Often there is an antecedent to him dropping to the floor – he has to get ready for school, he has to do work at school, he is denied taking a shower for the umpteenth time, he is asked to come inside the grocery story with me while I buy bananas, he is asked to sit at the dinner table for supper, he is asked to sit at his desk at school to do some work. Sometimes it’s a “boy discovering himself” thing. (You know, lying down, hand goes in the pants, enough said.)

And, often there is no antecedent (which leads to me to question the medical/health stuff).

Planked in the backyard because I told him to go out and get some fresh air.

Still, all the times that he planks (because it’s hipper to say plank than drop) because he was asked to do something – well I have to hand it to the boy. He has embraced the age-old, most nonviolent form of noncompliance. Gandhi could take lessons from this kid in his noncompliance. All 87 pounds of his body drops to the floor, and there is No. Getting. Him. Up. Grown men (twice and three times his size) at his school struggle to physically prompt him up. It takes at least two people doing a special lift to hoist him up.

I have gone toe to toe with Lil D, matching my stubbornness to his, when he planks on me as I am trying to get him ready for school or out the door for some family outing. A few weeks back the rest of the family had gone ahead, as we were planning to go to a park to have a picnic. I had Lil D’s lunch out and wanted him to sit and eat before he, my husband and I joined our in-laws and other kids at the park.

Lil D planked. He did NOT want to sit at the table. He wanted to be fed in his position on the floor. I wasn’t having it. We tussled. I mean. We TUSSLED. I waited him out as long as I could. Then I verbally instructed him to get up and sit at the table. Then I physically tried to make him sit. Every time I got him in the chair, he slithered like a snake onto the floor. My husband tried to help and eventually stepped back, realizing that he was witnessing a battle of epic proportions.

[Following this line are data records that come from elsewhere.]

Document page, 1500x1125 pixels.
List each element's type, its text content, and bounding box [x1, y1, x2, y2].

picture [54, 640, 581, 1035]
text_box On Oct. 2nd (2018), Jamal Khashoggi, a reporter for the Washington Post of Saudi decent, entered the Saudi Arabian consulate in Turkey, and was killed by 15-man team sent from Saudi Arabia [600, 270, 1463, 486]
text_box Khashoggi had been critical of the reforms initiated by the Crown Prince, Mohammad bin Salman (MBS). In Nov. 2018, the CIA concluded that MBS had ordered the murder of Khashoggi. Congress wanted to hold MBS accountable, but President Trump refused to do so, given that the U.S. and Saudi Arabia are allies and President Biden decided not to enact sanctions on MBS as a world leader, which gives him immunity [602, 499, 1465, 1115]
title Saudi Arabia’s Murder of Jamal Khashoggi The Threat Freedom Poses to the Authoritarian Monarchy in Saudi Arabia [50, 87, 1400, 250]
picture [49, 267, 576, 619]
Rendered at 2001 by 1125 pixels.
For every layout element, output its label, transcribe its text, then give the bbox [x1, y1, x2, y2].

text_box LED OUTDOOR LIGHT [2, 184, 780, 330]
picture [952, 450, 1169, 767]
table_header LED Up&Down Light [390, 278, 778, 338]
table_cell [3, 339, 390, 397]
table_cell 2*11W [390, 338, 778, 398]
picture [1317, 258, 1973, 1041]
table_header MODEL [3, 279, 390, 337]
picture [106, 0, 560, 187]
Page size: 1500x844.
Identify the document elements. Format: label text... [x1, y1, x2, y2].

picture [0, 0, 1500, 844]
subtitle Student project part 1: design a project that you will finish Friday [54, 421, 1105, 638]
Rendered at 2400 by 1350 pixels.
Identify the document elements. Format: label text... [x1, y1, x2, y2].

Finally I realized that I couldn’t match him in physicality. So I sat on the stairs and turned my back to him. He kept reaching out, trying to grab my clothes. Attention was denied. Soon enough, because Lil D was hungry and that food was staying on the table, he sat down and ate.  I praised him, and we left for the park.

Mamma and Hamza planks with Lil D

He is planking in all situations at all times. In the house, in his bedroom, at school, on our deck, on the track at school when we are trying to walk it, on the floor of our van, in the middle of Best Buy, in the lobby of Target, in the parking lot. One time, when he was planked on the deck, Hamza and I got down and planked with him to see what it was all about. Lil D enjoyed that.

There’s no profound insight I have to reveal to you in sharing this latest turn in our autism journey. It’s yet another thing we need to figure out and overcome with Lil D — our little Gandhi. Our noncompliant guru. Our mystery still waiting to be solved, who probably will never completely be solved.

It’s always something. And if I didn’t laugh about it as we try to work through it with him, I’d cry.